McDouall Stuart stockbrokers consider that the linked
companies Widespread Portfolios Ltd (NZX: WID) and Widespread Energy Ltd
(NZAX: WEN) will not be able to “go it alone” in developing the Chatham
Rise marine phosphate deposits.
The broker’s Market Weekly said the two companies have only one employee, in executive director Chris Castle.
It was likely the two companies would sell down their interest to a party with the capability and capital needed to progress the venture.
It was estimated the project would need $300 million.
WID and WEN had indicated there would need to be a two years work programme that will include a full bankable feasibility study and the gathering of seabed samples to define a mineable resource.

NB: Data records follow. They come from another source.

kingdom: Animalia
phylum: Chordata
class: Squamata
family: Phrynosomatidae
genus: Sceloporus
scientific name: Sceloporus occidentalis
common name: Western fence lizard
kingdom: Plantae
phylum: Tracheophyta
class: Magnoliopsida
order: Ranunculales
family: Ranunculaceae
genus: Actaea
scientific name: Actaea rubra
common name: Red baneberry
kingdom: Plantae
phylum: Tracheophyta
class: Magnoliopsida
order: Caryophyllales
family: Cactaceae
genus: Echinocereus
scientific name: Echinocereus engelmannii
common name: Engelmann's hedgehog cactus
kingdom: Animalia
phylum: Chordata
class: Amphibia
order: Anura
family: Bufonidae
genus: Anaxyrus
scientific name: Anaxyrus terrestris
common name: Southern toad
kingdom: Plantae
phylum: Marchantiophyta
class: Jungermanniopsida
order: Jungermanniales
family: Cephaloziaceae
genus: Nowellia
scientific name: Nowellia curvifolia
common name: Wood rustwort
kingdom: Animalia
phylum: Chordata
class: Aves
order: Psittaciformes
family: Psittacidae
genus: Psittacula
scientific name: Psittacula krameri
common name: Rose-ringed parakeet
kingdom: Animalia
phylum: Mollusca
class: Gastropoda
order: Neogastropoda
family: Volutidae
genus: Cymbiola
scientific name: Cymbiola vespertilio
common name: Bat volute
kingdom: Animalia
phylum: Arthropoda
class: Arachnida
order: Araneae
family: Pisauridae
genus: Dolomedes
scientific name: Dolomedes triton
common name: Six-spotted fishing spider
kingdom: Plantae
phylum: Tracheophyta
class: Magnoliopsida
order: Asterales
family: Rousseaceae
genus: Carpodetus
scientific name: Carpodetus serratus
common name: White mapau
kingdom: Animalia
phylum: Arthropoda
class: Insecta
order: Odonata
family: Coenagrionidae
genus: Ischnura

McDouall Stuart said exploration in the Chatham Rise area, near Chatham Island and 600 kilometres east of Christchurch, in the 1970s and 1980s indicated a significant potential seafloor resource of rock phosphate.
“Those studies have assessed proved reserves of 30 million tonnes but with a total resource estimate of 100 Mt,” the broker said.
Rock phosphate is a core input to fertiliser manufacture. Currently, NZ imports more than 1 Mt of phosphate annually from Morocco, mostly by heavyweights Ravensdown and Balance AgriNutrients.
At current prices of about $US200/tonne, the commodity value of imported phosphate adds to around $300 M per annum. Cost of freight from Morocco adds a further $170 M to that bill.